• _Document passage_

Che with Lada (Cuba)
Originally uploaded by DanTheCam

If you're reading via Facebook or an RSS reader, you'll miss all the video. Head to the full Dayorama site for the goodies.

Ooh, those pretentious types who spend their miserable student lives watching foreign films for no good reason. How they make my blood boil.

Or they did, until I became one of them. For in the most shocking and unnerving development in the field since I watched Y Tu Mama Tambien with a friend and her mother (yes, delicious, that irony, isn't it), I have watched not one but two foreign films this week.

And they were both brilliant, in very different ways.

Che: Part One is a masterpiece. I declare this having consulted no other reviews of the film, so I'm going out on a limb and may very well be the film's only fan. But to me it was everything about which cinema should be.

The film comes in at a pretty heavyweight two-and-a-half hours, but achieves the rare trick of making you forget how long you've been sat in your seat, suffering. Many times, even in good films, I have snuck a look at the time and wondered if things couldn't scurry along a tad. Not this time.

Che envelops you in your chair, overwhelming you with an intricately woven arsenal of fine camerawork out in the Cuban wilderness with Che the guerrilla, black-and-white artistry and black comedy with Che the elder statesman, and composed yet combative reflection with Che the interviewee.



That the film manages to flit effortlessly between these styles and stages of Che's life, without losing its thread, shows how deftly you get drawn in. Some of the camera angles do an intensely exciting job of placing you right there, in a revolution. Half the time you think you're watching a documentary. The rest of the time, you think they're your own recollections.

And of course you're not watching a documentary, because if you were, you'd be watching one of the most biased pieces of journalism ever made. This film relentlessly and openly glorifies Guevara and the revolutionaries, almost lending them a divine, righteous air which it's hard to believe everybody really felt at the time.

Moreover, every member of the ruling regime is portrayed as either a moron or a bastard. Their leaders are shown committing acts of cruelty, neglect and crass stupidity at every turn. And while I can well entertain that Batista's men struggled to match their wilier revolutionary counterparts, this sometimes descends to cartoon levels of black and white.

But then, it's make-believe. It's a biopic of a legend more than a memoir of a human being. And above all, it's a bloody good watch.

For me, the crowning glory was that Che turns out to be a dead ringer for my former colleague Graham - comparisons will shortly be drawn on Facebook.

The whole cast turn in fine, immersive performances, particularly Che's young revolutionary friend and future wife Aleida, but the finest cameo comes two-thirds of the way through the film, from a small black-and-white cat.

Che and Aleida are wandering through a darkened Cuban suburb when, in the background gloom, a cat strolls out towards the pavement. For the slightest moment Che obscures our view and then, an instant later, the cat is hurtling back into the shadows.

• _Data section_
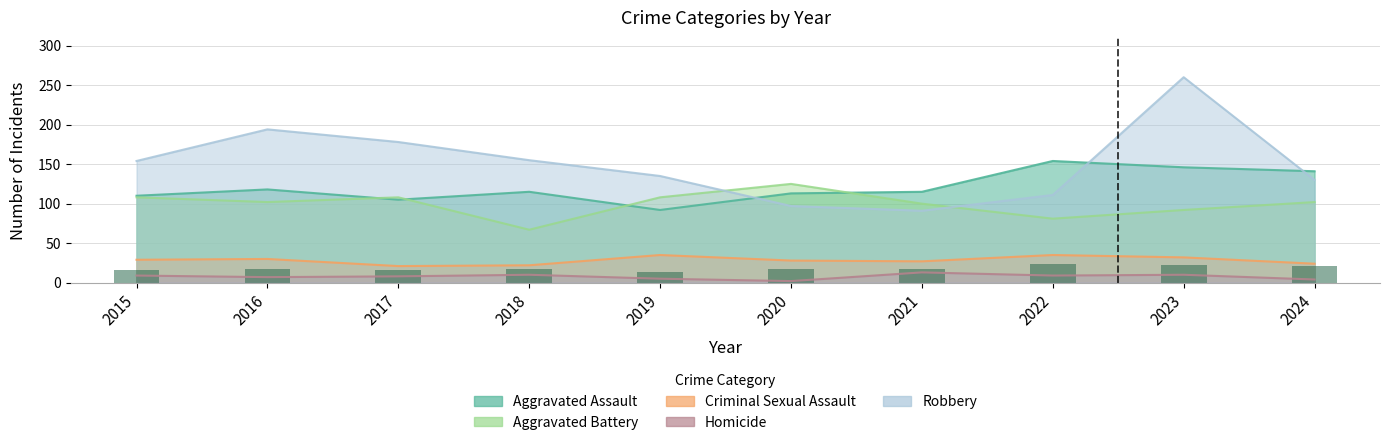

What is the lowest value of the Robbery series?

91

• _Problem details_
Please list every version of Che that the Che film review names in its sentence beginning "Che envelops you in your chair". The listing is separate material from the Che film review.

• _Solution for this problem_
- Che the guerrilla
- Che the elder statesman
- Che the interviewee